Gestern folgte wie gewöhnlich zum Abschluß des Theaterfests der traditionelle Spielzeit-Cocktail mit Ausblick auf die kommende Spielzeit. Daß dieser Abend gelungener war als zuletzt, lag an der Konzentration auf Qualität: Annette Büschelberger als Maria Callas, Timo Tank als Judas, Jannek Petri als Faust, in der Oper A-Besetzungen: Barbara Dobrzanska als Adriana Lecouvreur, Konstantin Gorny  beeindruckte als tiefdunkler Hagen, Klaus Schneider als Siegfried (Oscar Straus' Nibelungen), Rodrigo Porras Garulo mit einer Arie aus Simon Boccanegra und es gab ein Duett aus Gounods Romeo und Julia mit Uliana Alexyuk und Eleazar Rodriguez. Im Ballett gab es neben einen Ausschnitt aus Rusalka zwei klassische Stücke, die aktuell nicht im Programm sind: Marius Petipas Talisman und John Crankos Aus Holbergs Zeit. Das alles im steten Wechsel zwischen den Sparten, auch ein sehr kurzer Ausschnitt aus dem Laientheater und einen längeren des Kindertheaters, in dem ebenfalls mit dem erhobenen Zeigefinger gedroht zu werden scheint.

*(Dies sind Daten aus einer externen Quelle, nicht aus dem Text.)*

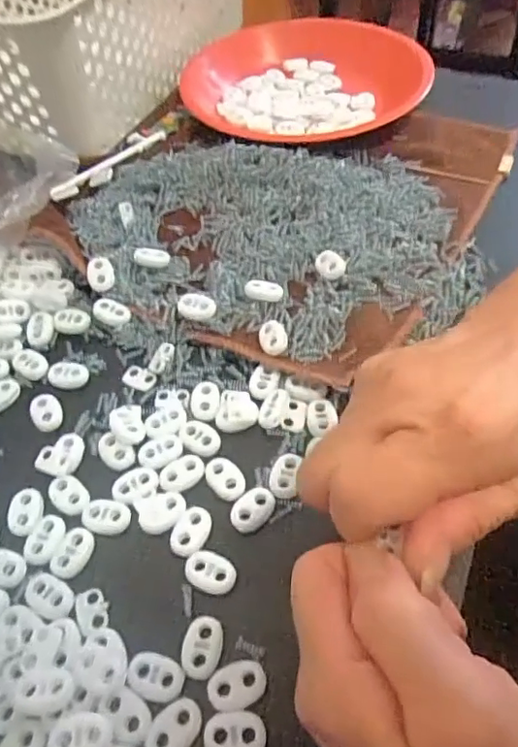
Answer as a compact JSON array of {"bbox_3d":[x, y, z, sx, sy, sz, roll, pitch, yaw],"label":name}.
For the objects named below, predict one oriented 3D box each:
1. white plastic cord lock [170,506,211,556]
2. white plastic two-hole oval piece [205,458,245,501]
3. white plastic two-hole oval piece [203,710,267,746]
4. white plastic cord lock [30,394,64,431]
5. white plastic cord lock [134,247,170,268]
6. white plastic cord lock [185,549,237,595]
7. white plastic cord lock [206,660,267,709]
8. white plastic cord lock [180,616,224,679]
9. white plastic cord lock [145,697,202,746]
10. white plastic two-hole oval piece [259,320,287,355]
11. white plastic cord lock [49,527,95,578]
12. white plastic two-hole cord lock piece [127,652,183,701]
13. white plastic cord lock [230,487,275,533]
[{"bbox_3d":[-0.031,0.070,0.257,0.015,0.004,0.022,15,55,15],"label":"white plastic cord lock"},{"bbox_3d":[-0.017,0.049,0.272,0.015,0.004,0.024,-34,57,-20],"label":"white plastic two-hole oval piece"},{"bbox_3d":[-0.009,0.131,0.208,0.022,0.004,0.015,-3,52,2],"label":"white plastic two-hole oval piece"},{"bbox_3d":[-0.114,0.020,0.306,0.016,0.004,0.024,-30,56,-18],"label":"white plastic cord lock"},{"bbox_3d":[-0.068,-0.073,0.365,0.023,0.008,0.013,7,53,10],"label":"white plastic cord lock"},{"bbox_3d":[-0.021,0.084,0.245,0.023,0.004,0.015,20,56,19],"label":"white plastic cord lock"},{"bbox_3d":[-0.008,0.119,0.218,0.023,0.004,0.014,-17,53,-9],"label":"white plastic cord lock"},{"bbox_3d":[-0.023,0.108,0.227,0.016,0.004,0.022,8,53,10],"label":"white plastic cord lock"},{"bbox_3d":[-0.032,0.131,0.211,0.022,0.004,0.016,-35,57,-21],"label":"white plastic cord lock"},{"bbox_3d":[0.008,-0.020,0.316,0.015,0.006,0.022,-3,52,2],"label":"white plastic two-hole oval piece"},{"bbox_3d":[-0.084,0.081,0.257,0.014,0.004,0.022,16,55,16],"label":"white plastic cord lock"},{"bbox_3d":[-0.040,0.117,0.221,0.022,0.004,0.015,18,55,17],"label":"white plastic two-hole cord lock piece"},{"bbox_3d":[-0.003,0.061,0.261,0.016,0.004,0.023,32,61,26],"label":"white plastic cord lock"}]

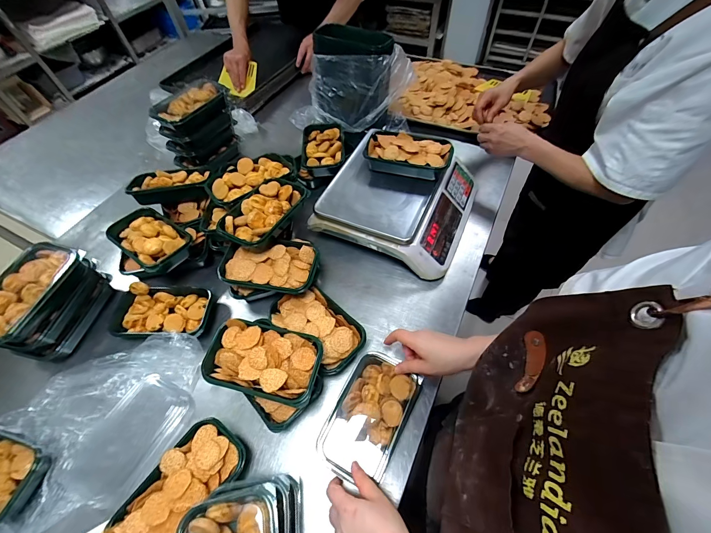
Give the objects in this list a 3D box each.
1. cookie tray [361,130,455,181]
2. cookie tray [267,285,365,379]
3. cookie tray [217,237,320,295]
[{"bbox_3d":[0.116,-0.250,0.701,0.192,0.059,0.111,16,59,13],"label":"cookie tray"},{"bbox_3d":[-0.074,0.116,0.602,0.189,0.055,0.106,37,66,23],"label":"cookie tray"},{"bbox_3d":[-0.175,-0.002,0.626,0.192,0.053,0.114,9,58,9],"label":"cookie tray"}]

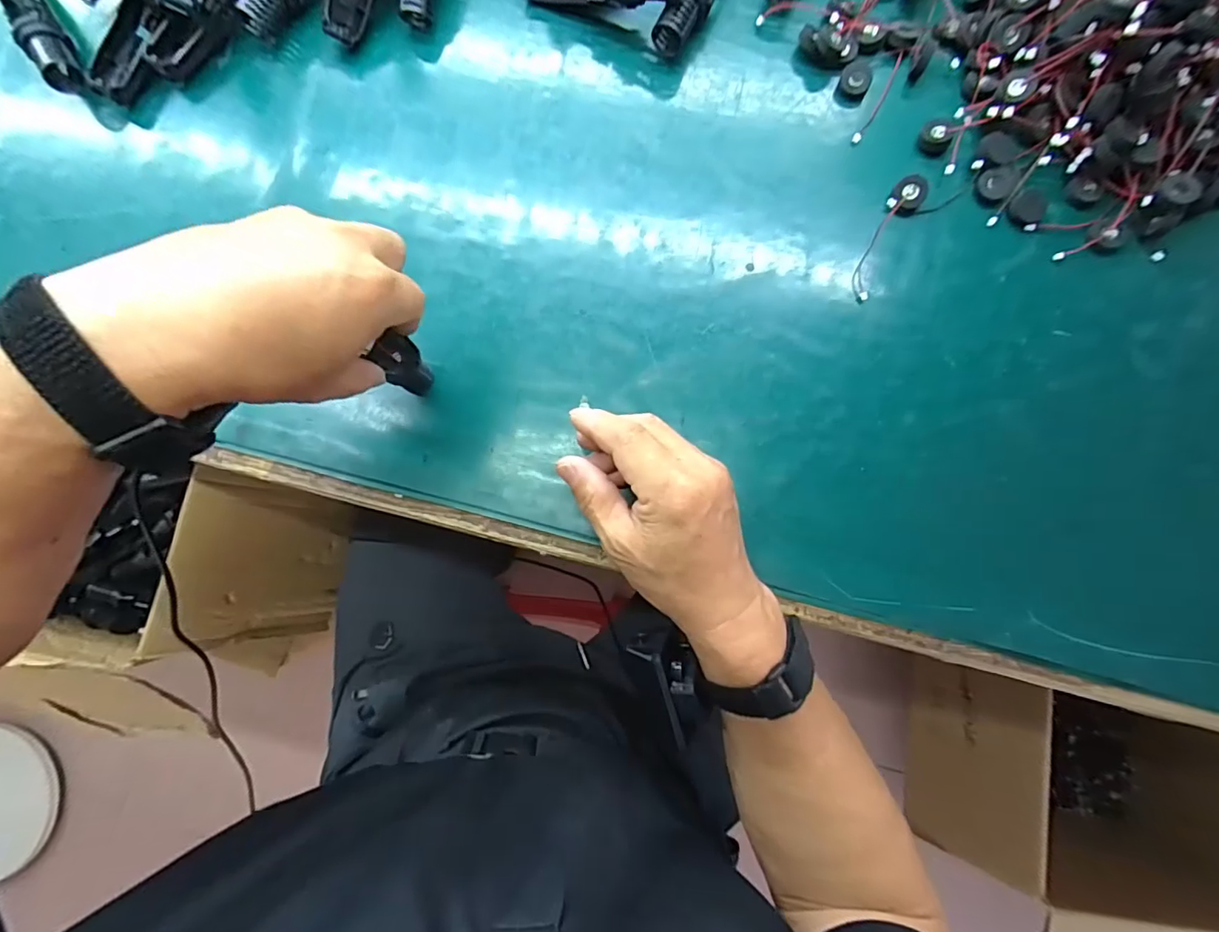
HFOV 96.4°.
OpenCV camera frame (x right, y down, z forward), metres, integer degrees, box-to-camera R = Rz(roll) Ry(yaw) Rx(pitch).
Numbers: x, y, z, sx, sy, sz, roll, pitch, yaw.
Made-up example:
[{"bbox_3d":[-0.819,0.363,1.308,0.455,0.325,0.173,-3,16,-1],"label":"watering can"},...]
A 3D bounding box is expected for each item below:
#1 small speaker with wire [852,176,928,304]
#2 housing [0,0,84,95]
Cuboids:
[{"bbox_3d":[0.184,-0.152,0.364,0.020,0.012,0.088,30,86,5],"label":"small speaker with wire"},{"bbox_3d":[-0.420,-0.325,0.397,0.027,0.029,0.124,-35,83,-2],"label":"housing"}]

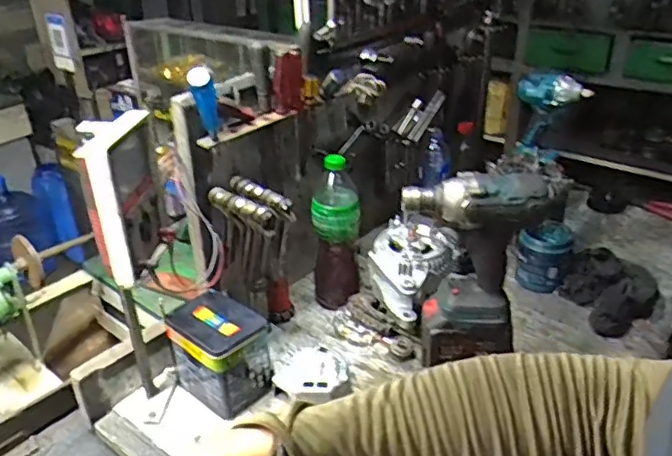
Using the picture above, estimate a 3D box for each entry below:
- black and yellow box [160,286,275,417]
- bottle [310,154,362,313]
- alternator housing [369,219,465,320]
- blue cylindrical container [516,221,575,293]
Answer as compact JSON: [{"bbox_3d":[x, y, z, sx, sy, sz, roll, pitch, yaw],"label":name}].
[{"bbox_3d":[-0.163,0.178,0.852,0.125,0.123,0.091,22,36,36],"label":"black and yellow box"},{"bbox_3d":[0.001,0.013,0.994,0.080,0.263,0.072,-1,28,0],"label":"bottle"},{"bbox_3d":[0.121,0.058,0.989,0.118,0.098,0.162,20,35,34],"label":"alternator housing"},{"bbox_3d":[0.370,0.047,1.064,0.085,0.107,0.085,-1,28,1],"label":"blue cylindrical container"}]

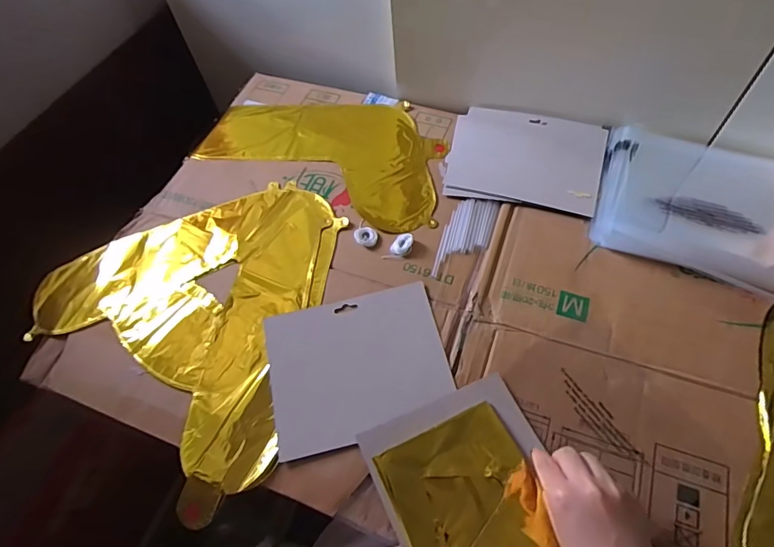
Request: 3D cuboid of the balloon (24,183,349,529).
[{"bbox_3d":[-0.241,0.028,0.574,0.378,0.032,0.373,21,63,16],"label":"balloon"}]

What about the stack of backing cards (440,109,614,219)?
[{"bbox_3d":[0.193,-0.162,0.653,0.205,0.013,0.165,10,60,10],"label":"stack of backing cards"}]

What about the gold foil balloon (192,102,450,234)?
[{"bbox_3d":[-0.084,-0.197,0.702,0.389,0.011,0.206,23,63,17],"label":"gold foil balloon"}]

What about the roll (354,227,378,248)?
[{"bbox_3d":[-0.027,-0.048,0.600,0.029,0.008,0.029,-2,59,3],"label":"roll"}]

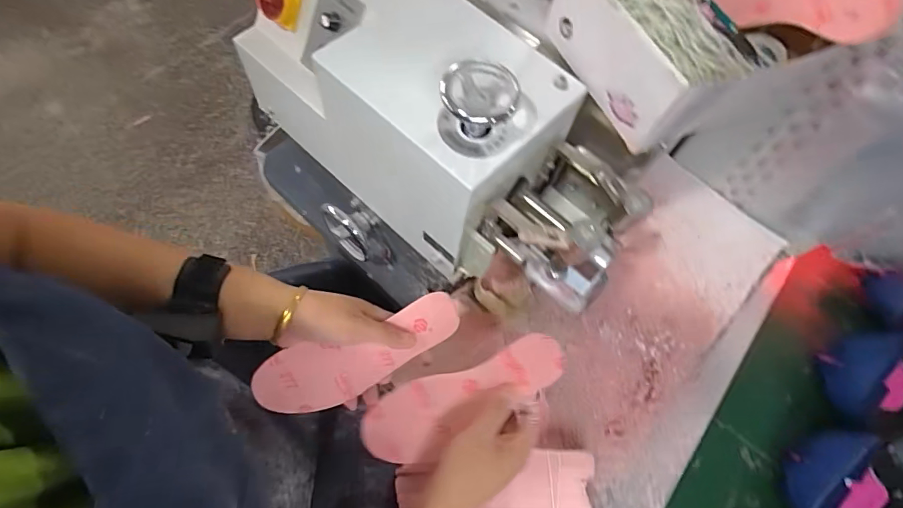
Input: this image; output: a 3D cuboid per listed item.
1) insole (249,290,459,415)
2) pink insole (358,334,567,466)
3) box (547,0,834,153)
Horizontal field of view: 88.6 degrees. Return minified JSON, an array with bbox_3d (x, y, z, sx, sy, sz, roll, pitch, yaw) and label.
[{"bbox_3d":[-0.086,0.103,0.460,0.205,0.009,0.067,-18,101,-18],"label":"insole"},{"bbox_3d":[0.015,0.140,0.451,0.204,0.006,0.067,-23,69,-8],"label":"pink insole"},{"bbox_3d":[0.236,-0.236,0.456,0.244,0.082,0.179,-31,71,-16],"label":"box"}]

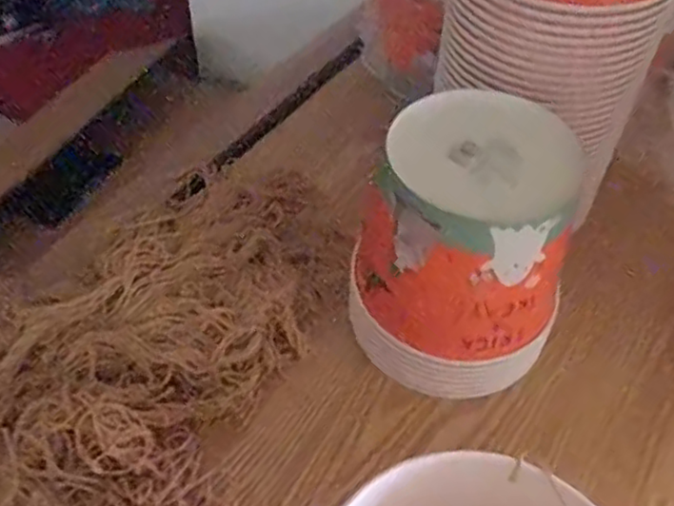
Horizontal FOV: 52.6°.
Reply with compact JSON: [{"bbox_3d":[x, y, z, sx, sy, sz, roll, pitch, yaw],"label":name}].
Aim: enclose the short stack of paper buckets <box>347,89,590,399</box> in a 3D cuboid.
[{"bbox_3d":[0.092,0.003,0.486,0.143,0.183,0.140,20,52,15],"label":"short stack of paper buckets"}]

Christina Niessen moderierte mit zielgerichtetem Blick nach vorn, ihrem Partner Otto A. Thoß (der neue Leiter des Kindertheaters) hatte man anscheinend vergessen zu sagen, daß sein langjähriger Vorgänger Heiner Kondschak immer schnell auf eine Pointe zusteuerte. Thoß hingegen redete lang und ohne Pointen. Auch er versuchte zwischendurch mit Betroffenheitsrhetorik abzulenken. So ergab sich ein leicht zwiespältiger Eindruck: große Künstler und zu kleine Kunstermöglicher - auch wenn sich das Fazit auf diesen Seiten wiederholt: es wird Zeit für einen Wechsel in der Theaterleitung.